The argument of lower takeout is a straw man; if takeout was such an overpowering factor in the mind of horseplayers, then why do exotic wagers account for roughly 70% of all monies wagered on horse racing. The takeout for WPS is normally 17% - 18%, while the takeout for exotic wagers are mostly 25% or higher. Smart players will tell you that’s because there’s more value to be found in these wagers. And why is there more value, because the overwhelming majority of players in these pools are just looking for a big score – to heck with takeout.

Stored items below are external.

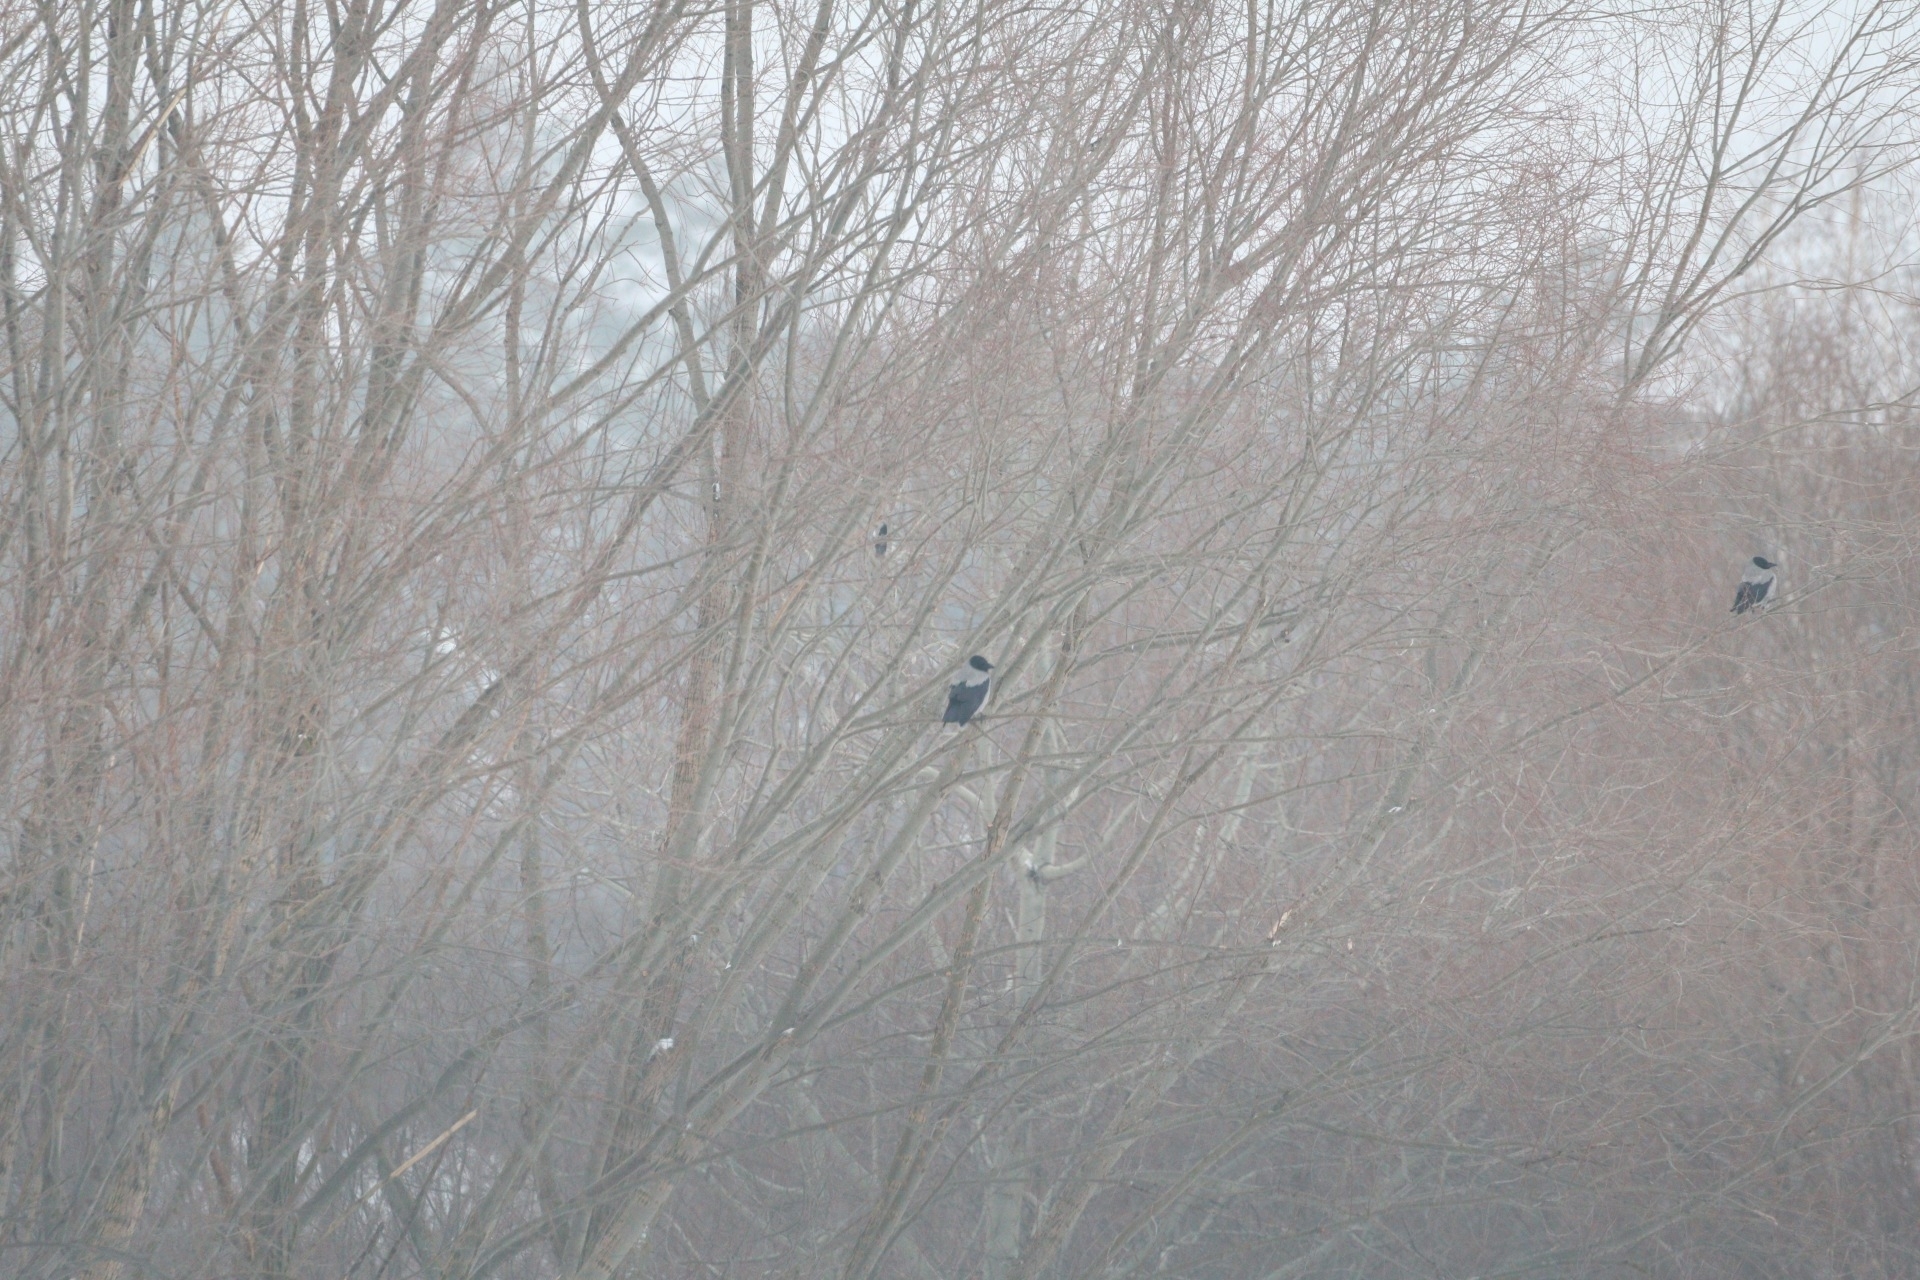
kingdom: Animalia
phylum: Chordata
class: Aves
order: Passeriformes
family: Corvidae
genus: Corvus
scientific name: Corvus cornix
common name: Hooded crow
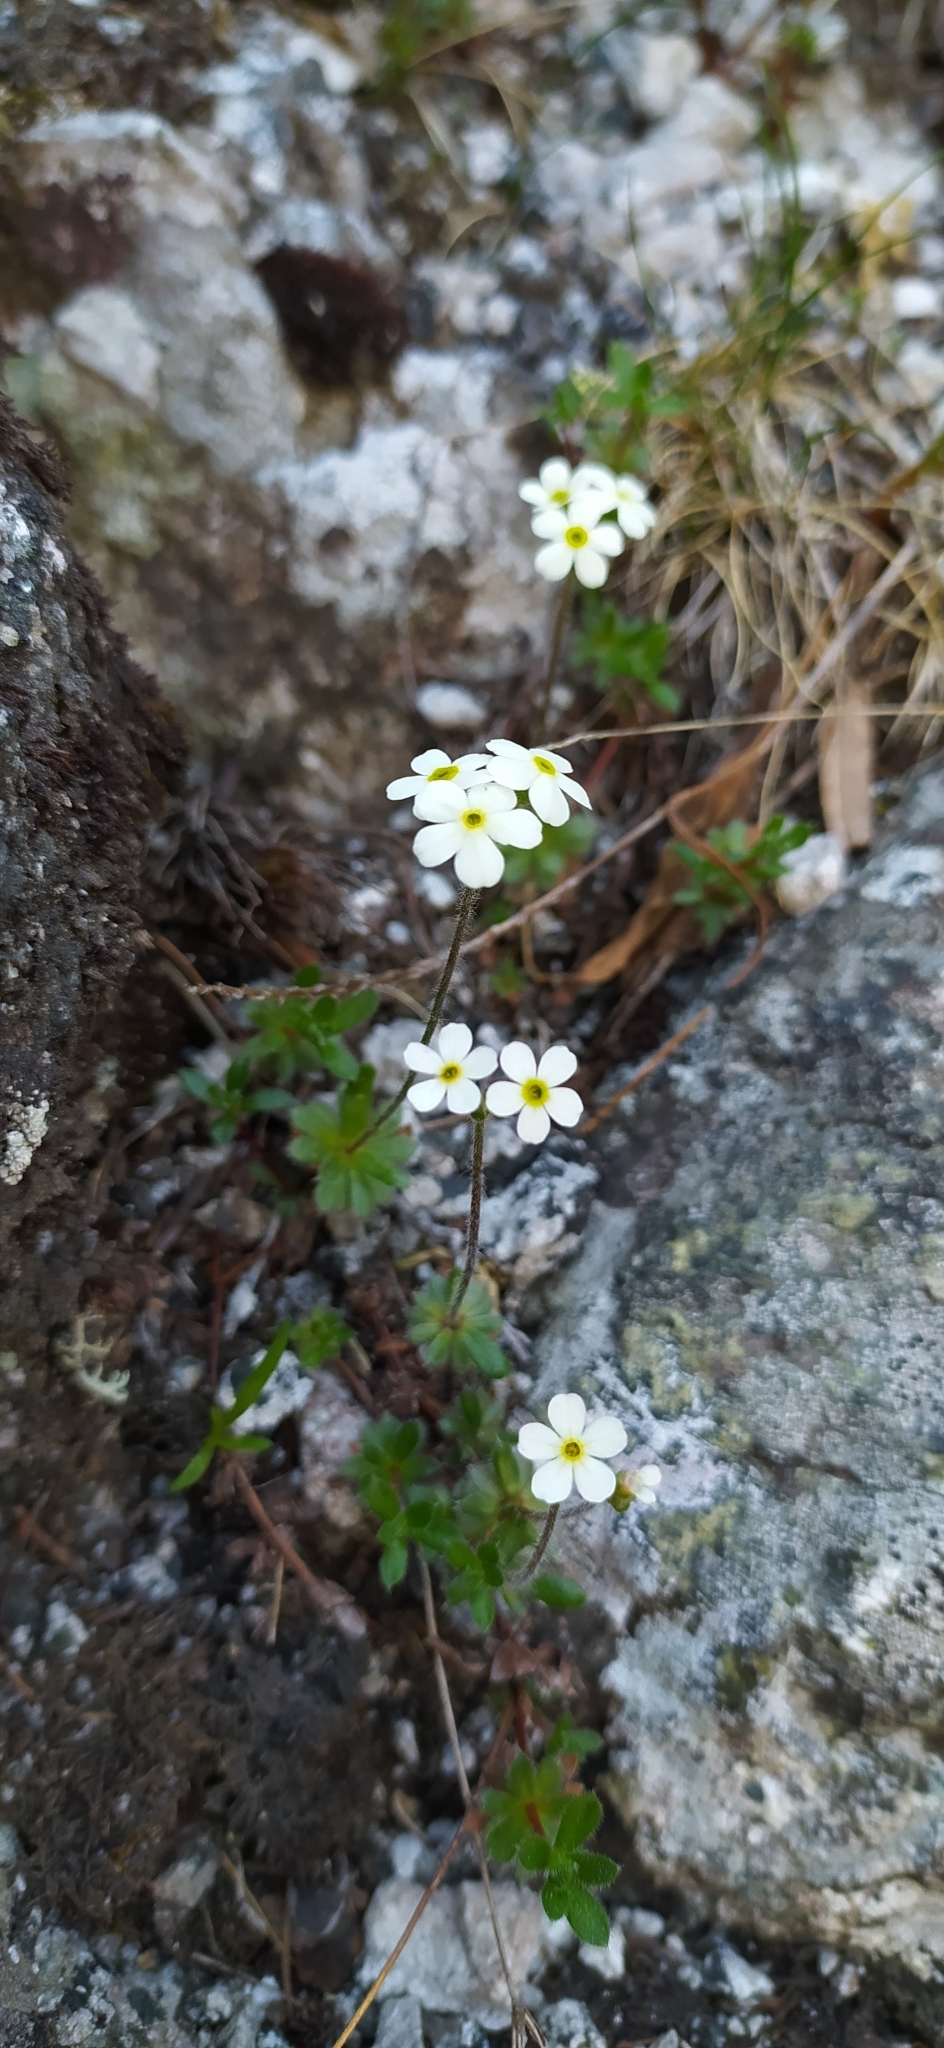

In the end, the great takeout debate is less about keeping the two-dollar player at the track and more about the big bettors getting just a little more edge on the game. If you’re a player pushing a half-million dollars through the windows per year, then just a 2% reduction in the takeout puts another $10,000.00 in your pocket. As tracks do a better job catering to their high-end customers with their own version of rebates and incentives, you will hear less about high takeout. After all, it’s cold hard cash that wins the hearts and minds of horseplayers.